▶ **What the task requires**:
Please render the lines below as a JSON list of strings, one string per line, skipping blank lines and leaving out the pictures.

Entries drawn from a collection:
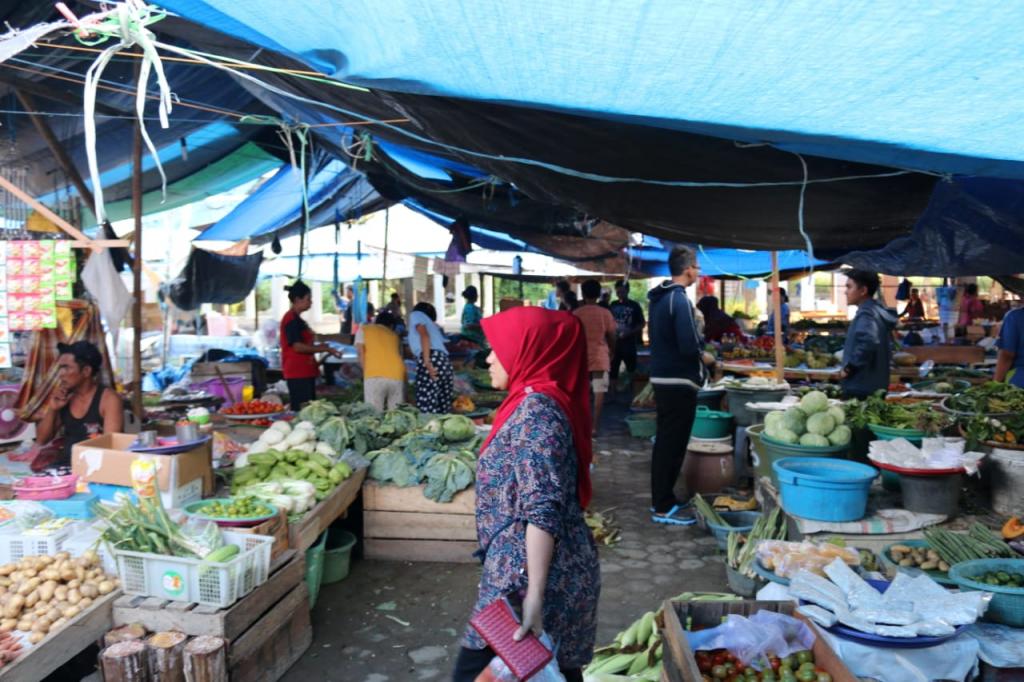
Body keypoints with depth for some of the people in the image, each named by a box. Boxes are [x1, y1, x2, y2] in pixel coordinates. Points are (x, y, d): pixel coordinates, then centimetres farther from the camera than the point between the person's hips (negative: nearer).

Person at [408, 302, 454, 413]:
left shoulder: (416, 314, 14)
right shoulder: (432, 324, 36)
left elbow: (424, 335, -4)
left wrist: (427, 362, -15)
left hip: (431, 358, -8)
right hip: (444, 360, 8)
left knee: (427, 410, -14)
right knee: (443, 412, 4)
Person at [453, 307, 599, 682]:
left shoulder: (535, 409, -18)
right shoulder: (538, 402, 11)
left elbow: (543, 512, -25)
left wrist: (534, 593, -26)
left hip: (529, 574, -9)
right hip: (541, 570, 9)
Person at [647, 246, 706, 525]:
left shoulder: (658, 297, 11)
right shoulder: (680, 300, -18)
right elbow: (689, 346, -24)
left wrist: (698, 352, 14)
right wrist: (704, 356, -3)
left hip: (661, 377, 9)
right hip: (679, 381, -9)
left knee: (665, 441, 17)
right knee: (673, 444, -3)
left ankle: (661, 498, 26)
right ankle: (663, 508, 3)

▶ **Output of the exercise**:
[
  "Body keypoints with depth for some of the people in the image, each named by a box. Boxes are [x1, y1, x2, y2] in pixel coordinates. Points are (x, y, d): pixel coordinates, then centimetres farther from the camera than the point between the person's hips (negative: nearer).",
  "Person at [408, 302, 454, 413]:",
  "left shoulder: (416, 314, 14)",
  "right shoulder: (432, 324, 36)",
  "left elbow: (424, 335, -4)",
  "left wrist: (427, 362, -15)",
  "left hip: (431, 358, -8)",
  "right hip: (444, 360, 8)",
  "left knee: (427, 410, -14)",
  "right knee: (443, 412, 4)",
  "Person at [453, 307, 599, 682]:",
  "left shoulder: (535, 409, -18)",
  "right shoulder: (538, 402, 11)",
  "left elbow: (543, 512, -25)",
  "left wrist: (534, 593, -26)",
  "left hip: (529, 574, -9)",
  "right hip: (541, 570, 9)",
  "Person at [647, 246, 706, 525]:",
  "left shoulder: (658, 297, 11)",
  "right shoulder: (680, 300, -18)",
  "right elbow: (689, 346, -24)",
  "left wrist: (698, 352, 14)",
  "right wrist: (704, 356, -3)",
  "left hip: (661, 377, 9)",
  "right hip: (679, 381, -9)",
  "left knee: (665, 441, 17)",
  "right knee: (673, 444, -3)",
  "left ankle: (661, 498, 26)",
  "right ankle: (663, 508, 3)"
]